Tot er een nieuwe ambassadesecretaris kwam, die tijdens de kascontrole tegelijk de bank opbelde om het saldo op te vragen. Dat was het einde van Leenderts spel, al duurde het nog geruime tijd eer men al zijn andere, ingewikkelde methoden had ontdekt.
Denise en haar moeder verdwenen terstond uit zijn leven. Hij bracht vijf jaar in de gevangenis door. Niemand die hem daar opzocht; zijn moeder was overleden en zijn vader schaamde zich voor hem en had alle contact verbroken. De pijn van de eenzame opsluiting en het verlies van Denise maakten deze jaren tot een ellendige beproeving. Afleiding was er nauwelijks.
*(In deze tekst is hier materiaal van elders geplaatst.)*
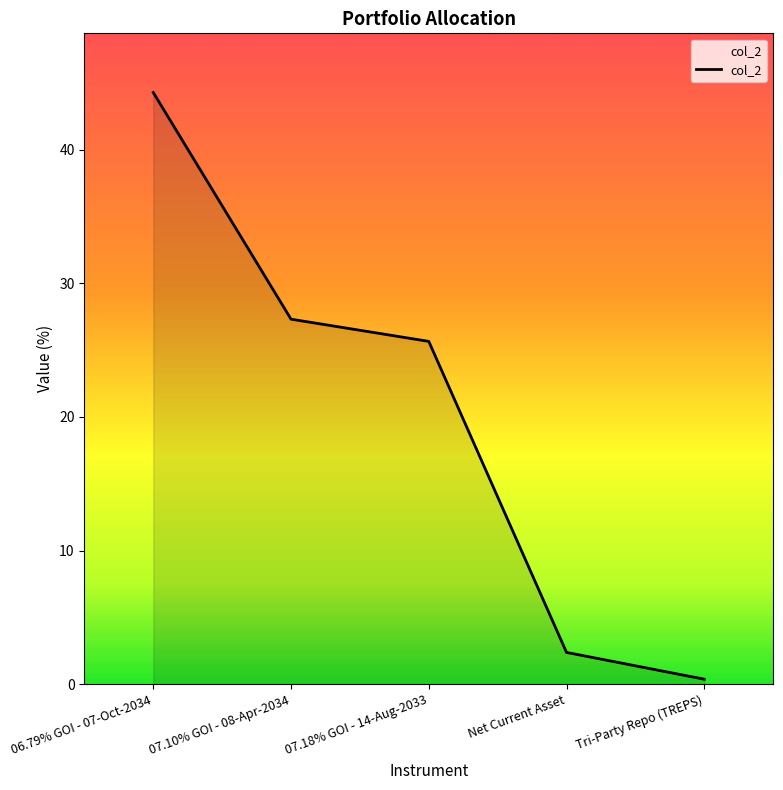

Which label corresponds to the largest value in the chart?

06.79% GOI - 07-Oct-2034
Een enkele keer kreeg hij een detectiveroman of een sprookjesboek uit de bibliotheek te leen en droomde hij zich weg uit de cel.
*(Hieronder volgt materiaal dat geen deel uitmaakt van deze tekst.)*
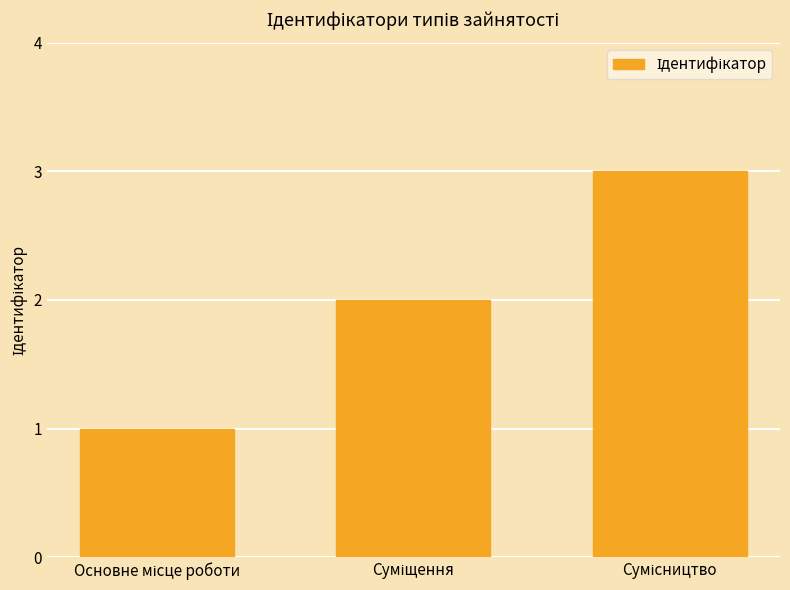

What is the sum of all values?

6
Toen hij vrijkwam, zocht hij een groot aantal nachtclubs af op zoek naar Denise, naar wie hij steeds was blijven verlangen. Zij zou naar België zijn vertrokken, werd hem verteld, maar ook daar ving hij overal bot. Na twee jaar staakte hij zijn zoektocht. Hij slaagde erin Denise uit zijn hoofd te zetten en trok zich terug in zijn eigen innerlijke wereld van mythen en legenden, spannende thrillers en getallen.
Leendert heeft nu een rustige, bescheiden baan bij een Nederlandse firma in Duitsland, als boekhouder.